I’m not sure if that’s actually possible to make that happen, though - and if it’s not, the current behavior is about as good as it’s going to get.

Also, is there a peace option for transferring a vassal to you? If not, that would be a very nice quality of life thing to add for this scenario as well.

Finally, it would be best if vassalizing someone didn’t force your units out of your new vassal’s territory, but I suspect that’s impossible or it would‘ve been done already.
 
Example of how capitulation could work with an option for "capitulation" to multiple players.

When multiple civs are at war with another civ, allow civs to prioritize outcomes based on their warscore and/or relative military power. Essentially this would look a bit like how Stellaris does this, where empires at war can "claim" systems, and at the end of the war whoever has the highest claim on a system gets it. In Civ, this might look like claiming cities, and I think it would play out something like this:

Simple:
1. During war, if a city is captured, the current behavior is preserved and that city becomes owned by whoever captured it.
2. During war, any civ at war with a civ that is also at war with other civs (eg, two civs are at war with the same defending civ) can make a claim for capitulation.
3. Based on a formula TBD (but likely similar to what already exists) that might include warscore, relative military power, and the strength of the capitulation claim, the defending civ will capitulate.

The change in step 3 is adding the capitulation claim to influence the defending civ's decision about who to capitulate to.

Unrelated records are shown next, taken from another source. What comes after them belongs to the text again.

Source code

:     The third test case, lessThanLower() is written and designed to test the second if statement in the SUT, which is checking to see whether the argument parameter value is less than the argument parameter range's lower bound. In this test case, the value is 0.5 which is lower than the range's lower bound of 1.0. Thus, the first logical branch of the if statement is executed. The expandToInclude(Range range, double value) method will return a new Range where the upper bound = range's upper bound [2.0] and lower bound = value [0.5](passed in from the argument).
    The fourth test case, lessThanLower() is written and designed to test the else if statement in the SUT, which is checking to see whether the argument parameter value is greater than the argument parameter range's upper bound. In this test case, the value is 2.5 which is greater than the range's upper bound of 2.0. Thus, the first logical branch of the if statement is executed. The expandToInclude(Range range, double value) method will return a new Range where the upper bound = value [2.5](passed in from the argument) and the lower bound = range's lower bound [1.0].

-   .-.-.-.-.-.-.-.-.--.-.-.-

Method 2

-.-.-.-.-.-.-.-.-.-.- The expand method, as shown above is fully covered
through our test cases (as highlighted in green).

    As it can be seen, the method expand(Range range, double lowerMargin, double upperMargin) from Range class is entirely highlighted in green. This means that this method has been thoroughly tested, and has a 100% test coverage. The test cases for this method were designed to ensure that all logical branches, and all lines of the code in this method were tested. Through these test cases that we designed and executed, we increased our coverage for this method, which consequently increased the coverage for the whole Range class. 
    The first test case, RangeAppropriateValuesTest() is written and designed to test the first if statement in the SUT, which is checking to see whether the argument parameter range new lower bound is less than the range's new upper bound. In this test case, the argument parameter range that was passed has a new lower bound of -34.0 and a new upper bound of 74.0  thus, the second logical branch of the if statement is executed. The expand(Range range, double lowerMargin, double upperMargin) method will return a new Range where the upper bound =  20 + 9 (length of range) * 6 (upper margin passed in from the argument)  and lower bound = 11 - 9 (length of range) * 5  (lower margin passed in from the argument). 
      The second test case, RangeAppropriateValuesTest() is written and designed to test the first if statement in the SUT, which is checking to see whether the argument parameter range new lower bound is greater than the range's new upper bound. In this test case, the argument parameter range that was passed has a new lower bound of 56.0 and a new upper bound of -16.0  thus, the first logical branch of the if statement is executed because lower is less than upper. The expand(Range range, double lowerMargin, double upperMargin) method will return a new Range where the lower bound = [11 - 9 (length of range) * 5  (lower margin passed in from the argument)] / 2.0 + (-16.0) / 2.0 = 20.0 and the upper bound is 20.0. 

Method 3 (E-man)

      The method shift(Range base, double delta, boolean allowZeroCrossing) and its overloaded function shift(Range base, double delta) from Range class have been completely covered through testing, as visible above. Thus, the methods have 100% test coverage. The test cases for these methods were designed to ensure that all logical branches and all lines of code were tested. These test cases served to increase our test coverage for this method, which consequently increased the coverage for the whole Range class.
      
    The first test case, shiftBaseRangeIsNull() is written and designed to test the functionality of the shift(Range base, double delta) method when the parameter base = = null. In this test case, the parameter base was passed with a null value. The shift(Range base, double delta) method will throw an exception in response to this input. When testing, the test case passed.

On the turn they are first willing to capitulate, they will only do so to the leader of the capitulation score. If the capitulation is declined, it would be up for grabs from any other warring civ that meets the capitulation threshold (a combination of military power, war score, and capitulation claim amount).

We would need to determine how to buy a capitulation claim, but I think it would have to be tied to military power/warscore, and the cost might be variable based on distance from nearest owned city...

Complex:
Same as 1-3 above, but instead of warring AIs making capitulation claims, they'd make city claims. When capitulation occurs, the civ with the highest total claim amount would get the vassal (and the capitulation proposal), all cities where they had the highest claim, and all cities with no claims. Other civs in the war would be granted any cities they had the highest claims to as if they had been captured (no courthouse), and without vassalization.

The downside here is that a civ that capitulates will be effectively gutted, and will no longer be a significant player in the game.

Likely all of these options would require a prohibitive amount of coding.
 
Proposal vetoed.

Reason:
Contains multiple options. Insufficient detail.